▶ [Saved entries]
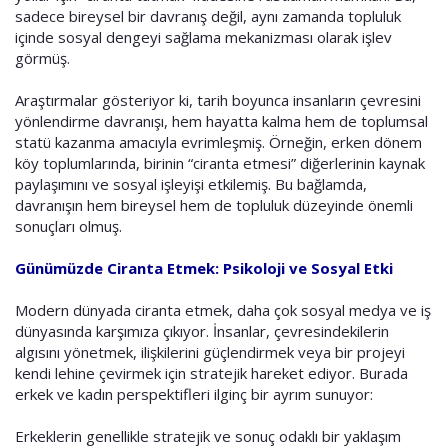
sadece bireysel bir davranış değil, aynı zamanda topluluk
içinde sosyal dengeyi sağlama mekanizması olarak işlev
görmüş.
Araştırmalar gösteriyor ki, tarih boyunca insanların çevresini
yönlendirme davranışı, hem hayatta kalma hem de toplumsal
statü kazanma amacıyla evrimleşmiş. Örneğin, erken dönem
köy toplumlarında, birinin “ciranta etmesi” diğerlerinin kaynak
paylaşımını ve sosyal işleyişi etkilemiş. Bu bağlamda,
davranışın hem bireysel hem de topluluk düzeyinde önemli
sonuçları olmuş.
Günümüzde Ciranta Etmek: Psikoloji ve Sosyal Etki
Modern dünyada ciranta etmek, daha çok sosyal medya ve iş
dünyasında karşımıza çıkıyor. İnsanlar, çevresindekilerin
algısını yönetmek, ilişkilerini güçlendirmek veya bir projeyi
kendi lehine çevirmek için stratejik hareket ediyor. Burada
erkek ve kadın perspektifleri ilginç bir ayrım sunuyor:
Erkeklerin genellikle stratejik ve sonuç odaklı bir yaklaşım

▶ [Exercise prompt]
Please find how many lines of the entries above include the string "bireysel", giving the number and nothing else.

▶ [Exercise output]
2